> **Given text**:
Twenty-four listeners (five males) successfully completed the experiment (mean age = 21.2 years, range = 18.3–33.3, SD = 3.8 years). Eleven of the listeners also took part in Experiment 1. As well as passing the training, listeners were required (in the absence of a diotic follow-up) to meet an additional criterion for their results to be included in the final dataset—a mean score of ≥ 20% keywords correct in the main session when collapsed across all conditions. This nominally low criterion was chosen to take into account the poor intelligibility expected for some of the stimulus materials used in the main session. Four listeners were replaced based on this criterion. As for Experiment 2, stimuli in the training and main sessions were based on reference levels of 72 and 75 dB SPL, respectively.

Figure 7 shows the mean keyword scores (and intersubject standard errors) across conditions. White, gray, and black bars indicate the results for the control, experimental, and dichotic reference conditions, respectively; light and dark gray indicate the results for the triangle-wave F2C cases and for the 100%-depth inverted F2C comparison case, respectively. The corresponding mean phonemic scores are shown in brackets above each bar. A one-way within-subjects ANOVA on the keyword scores showed a highly significant effect of condition on intelligibility, F(7, 161) = 17.008, p < .001, η2 = 0.425. Relative to the dichotic reference case, intelligibility more than halved when F2+F3 were presented alone (control condition). Nonetheless, despite the absence of the target F1, performance remained substantially above chance (∼0%), t(23) = 7.12, p < .001. Pairwise comparisons indicated that the mean for the control case differed from those for all but one of the other conditions (range: p = .035 – < .001); the exception was the 100%-depth inverted F2C case (p = .06).

Figure 7

Results for Experiment 3: Influence of the depth of formant-frequency variation in competitor formants (F2Cs) on the intelligibility of synthetic-formant analogues of the target sentences. In most conditions, the frequency contour of F2C was a triangle wave whose rate and depth of variation were set in relation to those of the corresponding unscaled F2 (see main text), but in one condition the frequency contour of F2C was derived from that for F2 by inversion about the geometric mean. Mean keyword scores and intersubject standard errors (n = 24) are shown for the control condition (white bar), experimental conditions (triangle-wave cases = light gray bars; inverted case = dark gray bar), and the dichotic reference condition (black bar). The corresponding mean phonemic scores are shown in brackets above each bar. The top axis indicates which formants were presented to each ear; the bottom axis indicates the scale factor controlling the depth of formant-frequency variation for F2C (when present). Note that the control condition used here is different from the one used in Experiment 2.

> **Extracted entries**:
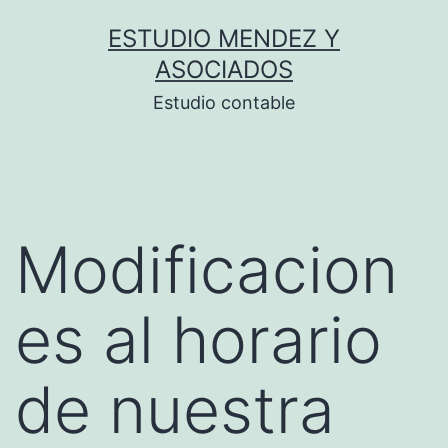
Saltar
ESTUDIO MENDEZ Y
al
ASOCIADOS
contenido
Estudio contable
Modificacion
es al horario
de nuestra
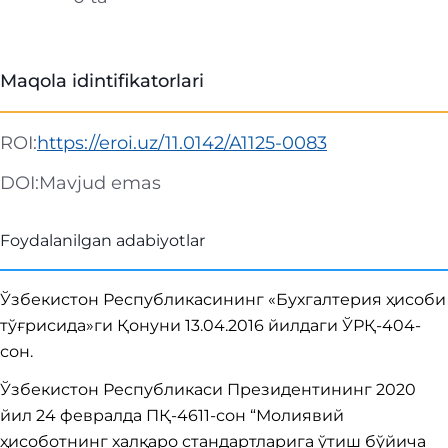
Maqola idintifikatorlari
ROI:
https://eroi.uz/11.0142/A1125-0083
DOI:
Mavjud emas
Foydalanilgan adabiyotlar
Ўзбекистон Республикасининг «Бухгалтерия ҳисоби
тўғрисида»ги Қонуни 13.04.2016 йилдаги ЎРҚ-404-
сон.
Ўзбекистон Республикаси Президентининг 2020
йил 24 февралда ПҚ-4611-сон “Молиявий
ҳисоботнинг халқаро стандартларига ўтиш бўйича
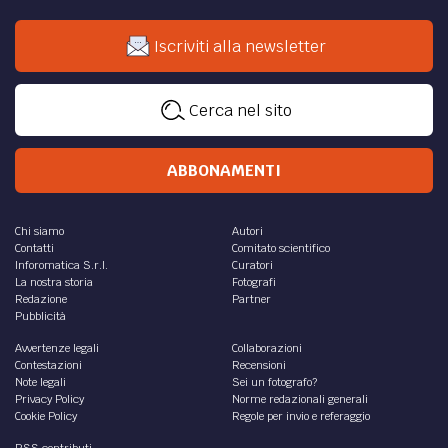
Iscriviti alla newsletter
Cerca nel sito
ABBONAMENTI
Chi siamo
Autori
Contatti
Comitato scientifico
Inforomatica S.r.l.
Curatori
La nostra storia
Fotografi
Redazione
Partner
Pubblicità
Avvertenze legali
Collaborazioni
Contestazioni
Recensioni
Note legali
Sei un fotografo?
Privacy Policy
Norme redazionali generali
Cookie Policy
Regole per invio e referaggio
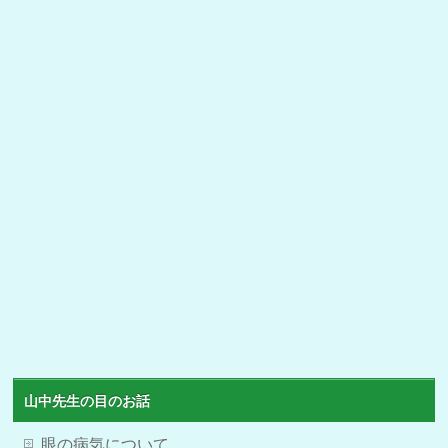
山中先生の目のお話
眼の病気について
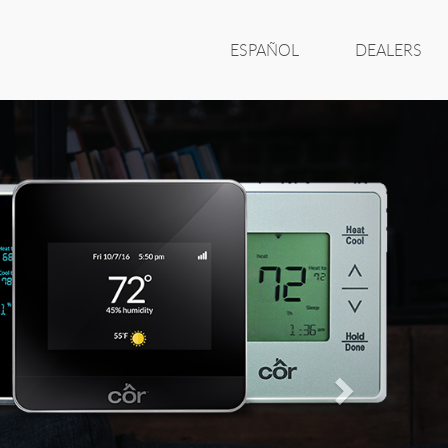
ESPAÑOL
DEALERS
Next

> **Complete the following**:
1. Quote the stretch of the Experiment 3 passage from "Twenty-four listeners (five" through "dB SPL, respectively.".
2. Decide whether each statement below agrees with the Experiment 3 passage, and support each yes or no with the deciding words quoted from it. (a) Four listeners were replaced because of the additional score criterion. (b) The main session used a reference level of 72 dB SPL. (c) In the control condition, performance fell to chance level.
3. Carry on the Experiment 3 passage from the point where it ends.

> **Answers for the exercise**:
1.
Twenty-four listeners (five males) successfully completed the experiment (mean age = 21.2 years, range = 18.3–33.3, SD = 3.8 years). Eleven of the listeners also took part in Experiment 1. As well as passing the training, listeners were required (in the absence of a diotic follow-up) to meet an additional criterion for their results to be included in the final dataset—a mean score of ≥ 20% keywords correct in the main session when collapsed across all conditions. This nominally low criterion was chosen to take into account the poor intelligibility expected for some of the stimulus materials used in the main session. Four listeners were replaced based on this criterion. As for Experiment 2, stimuli in the training and main sessions were based on reference levels of 72 and 75 dB SPL, respectively.

2.
(a) Yes: "Four listeners were replaced based on this criterion."
(b) No: "stimuli in the training and main sessions were based on reference levels of 72 and 75 dB SPL, respectively."
(c) No: "performance remained substantially above chance (∼0%)"

3.
An ANOVA restricted to the six experimental conditions (C2–C7) showed that the influence of scale factor on the effect of F2C on intelligibility was itself significant, F(5, 115) = 7.893, p < .001, η2 = 0.255. Adding a competitor with a triangle-wave frequency contour to a target sentence typically reduced its intelligibility relative to the dichotic reference case. This reduction was least for 0%-depth (constant), intermediate for 50%-depth, and greatest for 100%-depth F2Cs (11.3, 22.7, and 28.9 percentage points, respectively). The reduction in keyword scores was significant for all F2Cs tested (range: p = .039 – < .001). Pairwise comparisons were performed to evaluate the relative effects of the five experimental conditions that used triangle-wave F2Cs. These indicated that the mean scores for the 0%-depth (constant) case differed from those for the 50%, 75%, and 100%-depth cases (range: p = .019 – < .001), and that the mean scores for the 100%-depth (full scale) case differed from those for all other cases (range: p = .041 – < .001).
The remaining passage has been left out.